■ **Exercise text**:

/pdf-table-converter

A Java 8 executable library for converting tables in PDF files to plain Java Objects or HTML files in a standard format.

Primary LanguageJava

PDF Tables Converter

A Java 8 executable library for converting tables in PDF files to plain Java Objects or HTML files in a standard format.

Introduction

This library uses 10 steps to read and process input PDF files and convert them to plain Java Objects or HTML files.

Step 1: Convert PDF to PNG images

It calls pdftoppm to convert each page to an image. The default DPI is 150. Decreasing the DPI can speed up the conversion process but the conversion quality will also drop. Increasing the DPI does not seem to improve the conversion quality.

Step 1

Step 2: Convert colored image to grayscale

In most cases, color information is not useful so we just use grayscale, which can speed up the whole process significantly.

■ **Work task 1**: Copy the passage of the PDF table converter text from "Primary LanguageJava" up to and including "or HTML files.".
■ **Work task 2**: Continue the PDF table converter text, picking up right after its last sentence.

■ **Input data**:

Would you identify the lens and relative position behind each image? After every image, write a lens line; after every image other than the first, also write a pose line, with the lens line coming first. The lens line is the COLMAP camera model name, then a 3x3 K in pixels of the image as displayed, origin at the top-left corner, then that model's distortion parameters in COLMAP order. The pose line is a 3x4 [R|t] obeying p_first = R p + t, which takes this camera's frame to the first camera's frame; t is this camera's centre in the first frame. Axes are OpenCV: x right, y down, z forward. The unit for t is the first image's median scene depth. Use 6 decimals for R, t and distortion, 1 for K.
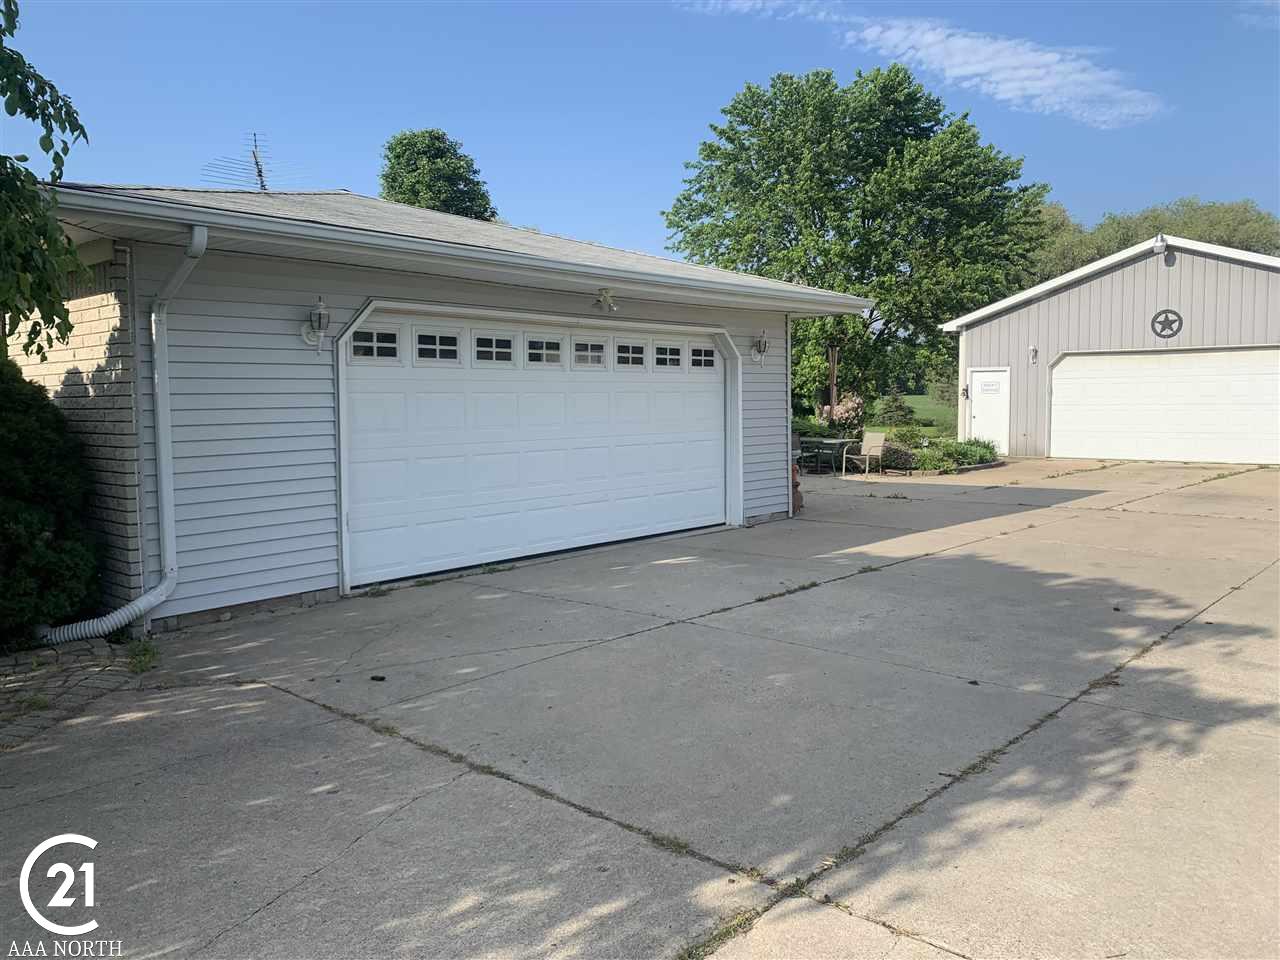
lens RADIAL K [[958.3, 0, 640.0], [0, 958.3, 480.0], [0, 0, 1]] dist [0.053457, -0.092247]
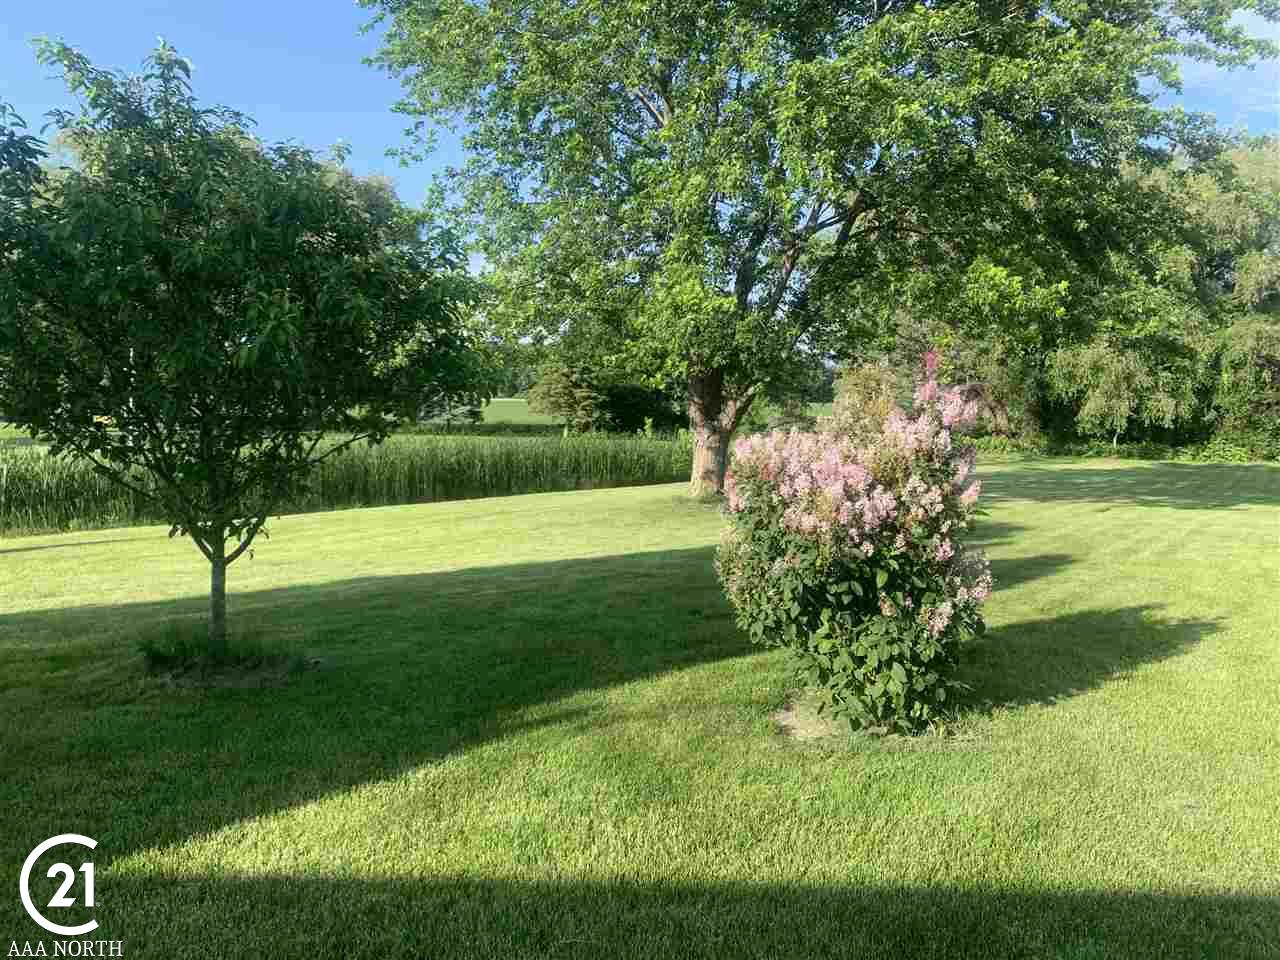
lens RADIAL K [[958.3, 0, 640.0], [0, 958.3, 480.0], [0, 0, 1]] dist [0.053457, -0.092247]
pose [[0.991596, 0.010996, 0.128902, 0.138899], [-0.010765, 0.999939, -0.002484, -0.061655], [-0.128922, 0.001075, 0.991654, 0.750106]]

■ **Exercise response 1**:
Primary LanguageJava

PDF Tables Converter

A Java 8 executable library for converting tables in PDF files to plain Java Objects or HTML files in a standard format.

Introduction

This library uses 10 steps to read and process input PDF files and convert them to plain Java Objects or HTML files.

■ **Exercise response 2**:
Step 2

Step 3: Convert grayscale image to binary

The grascale image is first inverted by applying a bitwise NOT operator to each byte value. Then we apply adaptive thresholding to obtain a high quality binary image.

Step 3

Step 4: Detect horizontal lines

Use a morphological operator to detect horizontal lines.

Step 4

Step 5: Detect vertical lines

Use a morphological operator to detect vertical lines.

Step 5

Step 6: Superposition horizontal and vertical lines

Combine the horizontal and vertical lines to reconstruct the table lines.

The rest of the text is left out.